**What the task requires**
Of all the lines in the material, how many carry the string "Обед"? Respond with the number by itself.

**Material for the task**
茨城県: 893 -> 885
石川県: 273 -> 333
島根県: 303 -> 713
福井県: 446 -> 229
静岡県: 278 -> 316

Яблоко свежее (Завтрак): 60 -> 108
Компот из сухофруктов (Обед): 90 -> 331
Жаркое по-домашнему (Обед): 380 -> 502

==

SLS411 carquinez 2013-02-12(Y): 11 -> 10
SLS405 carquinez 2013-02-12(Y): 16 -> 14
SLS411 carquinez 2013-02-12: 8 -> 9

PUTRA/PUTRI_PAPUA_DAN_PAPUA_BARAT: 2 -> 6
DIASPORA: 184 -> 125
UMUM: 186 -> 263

--

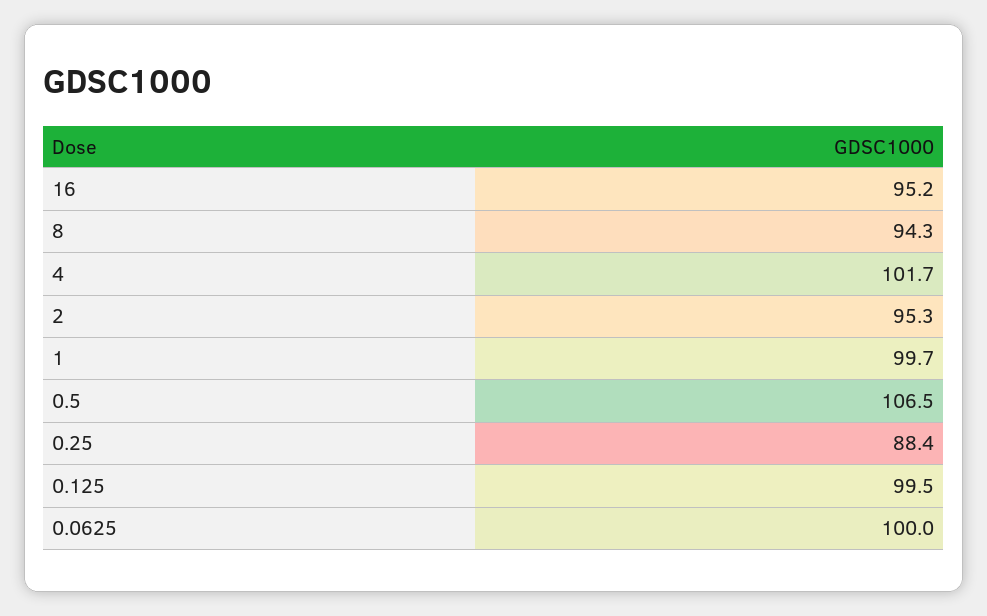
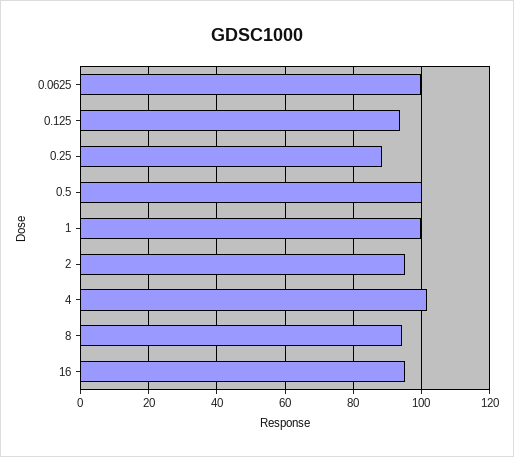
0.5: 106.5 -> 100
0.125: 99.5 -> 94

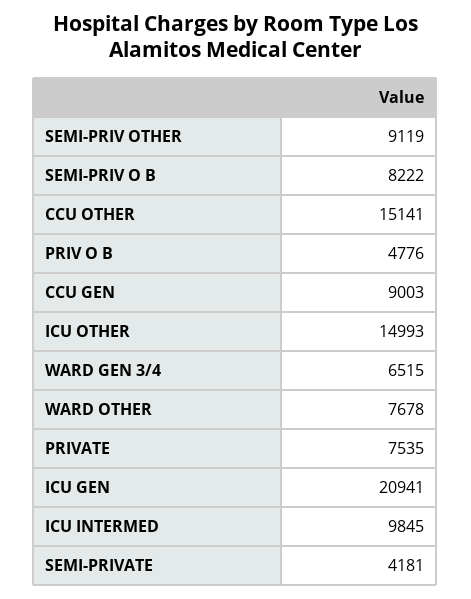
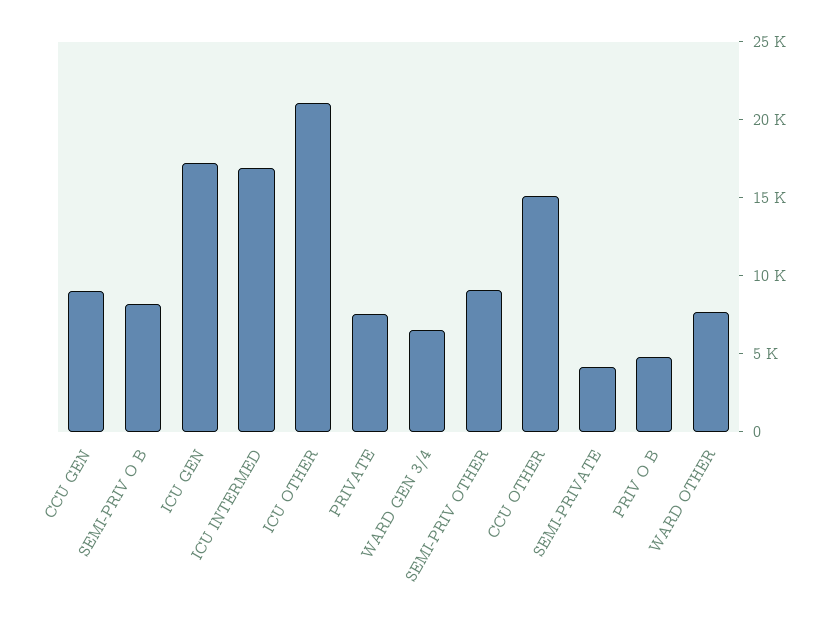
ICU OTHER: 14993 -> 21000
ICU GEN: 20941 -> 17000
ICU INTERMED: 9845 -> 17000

**Solution to this exercise**
2